Der Grund ist leicht zu verstehen. Polyphenole sind äußerst flüchtige Stoffe, die sich schnell zersetzen, sobald sie die schützenden Gewebe der Teepflanze verlassen. Das einzige Getränk, in denen Polyphenole tatsächlich zu wirken scheint, ist Rotwein. Der Alkohol konserviert die empfindlichen Substanzen. Daher die bessere Gesundheit der Südfranzosen und anderer Mittelmeervölker. Auch die Polyphenole in Gemüse sind wirksam. Hier sind es die starken Zellwände, die gesunde Substanzen vor vorzeitiger Zerstörung schützen.

Phenole in Tabletten, die Apotheken und Drogerien anbieten, sind daher wirkungslos.

Ein anderer Trick der Statistiker: Sie wählen ihre Zahlen so aus, daß sie möglichst groß wirken. Dadurch wirken sie sensationell. Sterben an einer Krankheit 1 Prozent der Bevölkerung und senkt eine neue Therapie die Sterberate auf 0,8 Prozent, macht das gerade mal 0,2 Prozent Unterschied – 2 von 1000. Das klingt nicht gerade aufregend. Also schreibt man: „Die Therapie senkt die Sterblichkeit um 20 Prozent.“ Was ist wohl eindrucksvoller: 0,2 oder 20? Der Trick: Man vergleicht nur die neuen 0,8 mit den früheren 1 Prozent. Und läßt das relativ geringe Risiko für die Gesamtbevölkerung einfach außer acht.

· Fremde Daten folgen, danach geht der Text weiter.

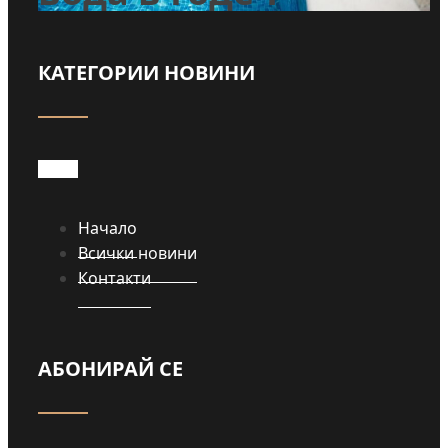
КАТЕГОРИИ НОВИНИ
Прочети
Начало
Всички новини
Контакти
АБОНИРАЙ СЕ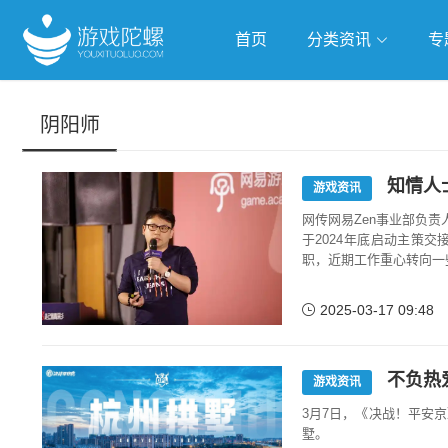
首页
分类资讯
专
抢滩全球
人工智能
武侠游
阴阳师
跨界Talk
知情人
游戏资讯
网传网易Zen事业部负
于2024年底启动主策
职，近期工作重心转向一
2025-03-17 09:48
不负热
游戏资讯
3月7日，《决战！平安
墅。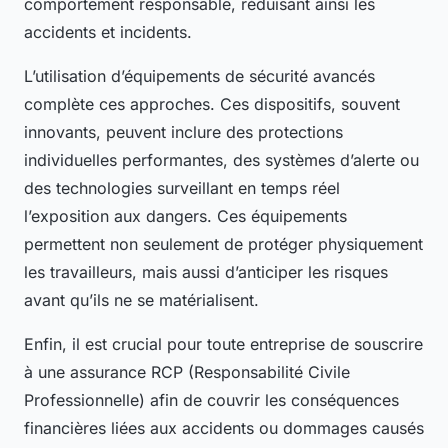
comportement responsable, réduisant ainsi les
accidents et incidents.
L’utilisation d’équipements de sécurité avancés
complète ces approches. Ces dispositifs, souvent
innovants, peuvent inclure des protections
individuelles performantes, des systèmes d’alerte ou
des technologies surveillant en temps réel
l’exposition aux dangers. Ces équipements
permettent non seulement de protéger physiquement
les travailleurs, mais aussi d’anticiper les risques
avant qu’ils ne se matérialisent.
Enfin, il est crucial pour toute entreprise de souscrire
à une assurance RCP (Responsabilité Civile
Professionnelle) afin de couvrir les conséquences
financières liées aux accidents ou dommages causés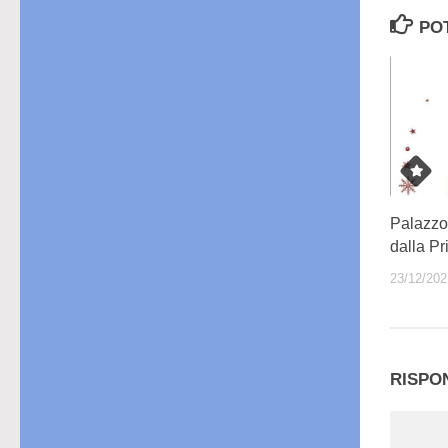
PO
Palazzo 
dalla P
23/12/202
RISPO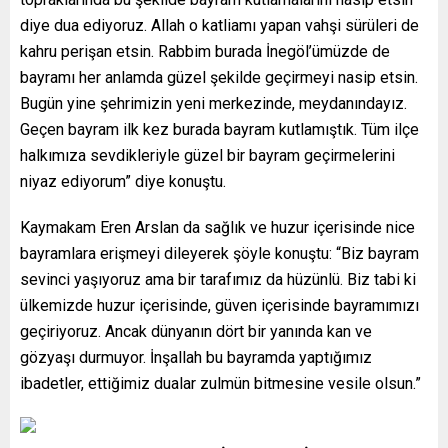
diye dua ediyoruz. Allah o katliamı yapan vahşi sürüleri de
kahru perişan etsin. Rabbim burada İnegöl’ümüzde de
bayramı her anlamda güzel şekilde geçirmeyi nasip etsin.
Bugün yine şehrimizin yeni merkezinde, meydanındayız.
Geçen bayram ilk kez burada bayram kutlamıştık. Tüm ilçe
halkımıza sevdikleriyle güzel bir bayram geçirmelerini
niyaz ediyorum” diye konuştu.
Kaymakam Eren Arslan da sağlık ve huzur içerisinde nice
bayramlara erişmeyi dileyerek şöyle konuştu: “Biz bayram
sevinci yaşıyoruz ama bir tarafımız da hüzünlü. Biz tabi ki
ülkemizde huzur içerisinde, güven içerisinde bayramımızı
geçiriyoruz. Ancak dünyanın dört bir yanında kan ve
gözyaşı durmuyor. İnşallah bu bayramda yaptığımız
ibadetler, ettiğimiz dualar zulmün bitmesine vesile olsun.”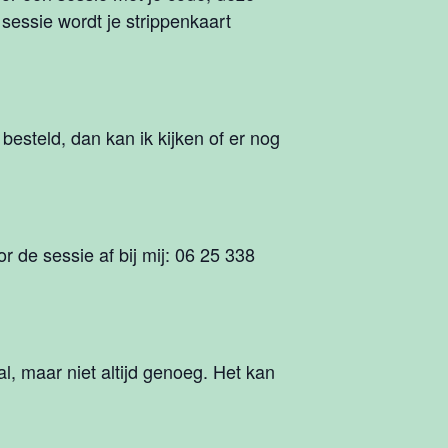
 sessie wordt je strippenkaart
 besteld, dan kan ik kijken of er nog
r de sessie af bij mij: 06 25 338
, maar niet altijd genoeg. Het kan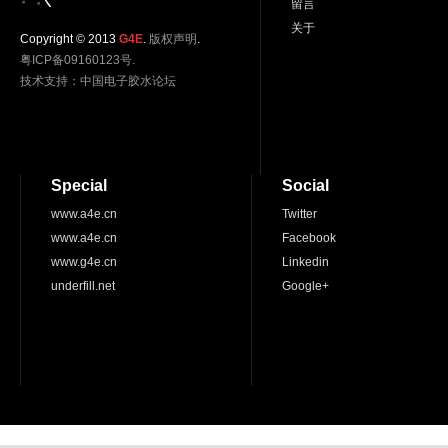
留言
关于
Copyright © 2013
G4E
.
版权声明
.
粤ICP备09160123号.
技术支持：
中国电子胶水论坛
Special
Social
www.a4e.cn
Twitter
www.a4e.cn
Facebook
www.g4e.cn
Linkedin
underfill.net
Google+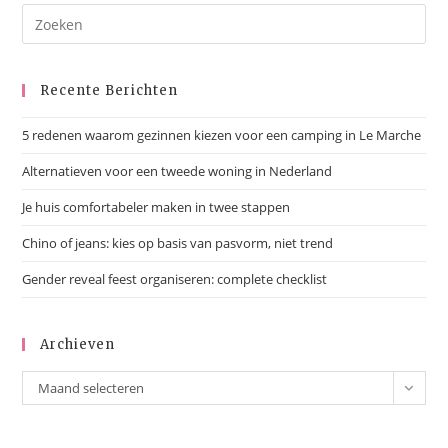
Recente Berichten
5 redenen waarom gezinnen kiezen voor een camping in Le Marche
Alternatieven voor een tweede woning in Nederland
Je huis comfortabeler maken in twee stappen
Chino of jeans: kies op basis van pasvorm, niet trend
Gender reveal feest organiseren: complete checklist
Archieven
Archieven
Maand selecteren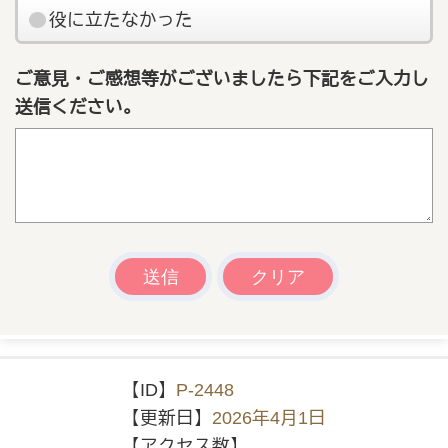
役に立たなかった
ご意見・ご感想等がございましたら下記をご入力し
送信ください。
【ID】
P-2448
【更新日】
2026年4月1日
【アクセス数】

Es lohnt also genauer hinzuschauen. Große Zahlen bedeuten nicht unbedingt, daß ein großes Problem vorliegt. Fragen Sie sich immer: Hat hier jemand Äpfel mit Birnen verglichen? Gigerenzer ermutigt zu größerer Gelassenheit bei der Bewertung von Lebensrisiken. Lassen Sie sich nicht den Lebensgenuß von aufgebauschten Gefahren verderben.

Unser Lesetip:

Gerd Gigerenzer: Das Einmaleins der Skepsis. Über den richtigen Umgang mit Zahlen und Risiken. Berlin Verlag 2002. 406 S. EUR 22,–

Das Buch bietet eine leicht verständliche Einführung in statistisches Grundwissen. Es wurde 2002 als „Wissenschaftsbuch des Jahres“ in der Kategorie Wissen von Bild der Wissenschaft ausgezeichnet.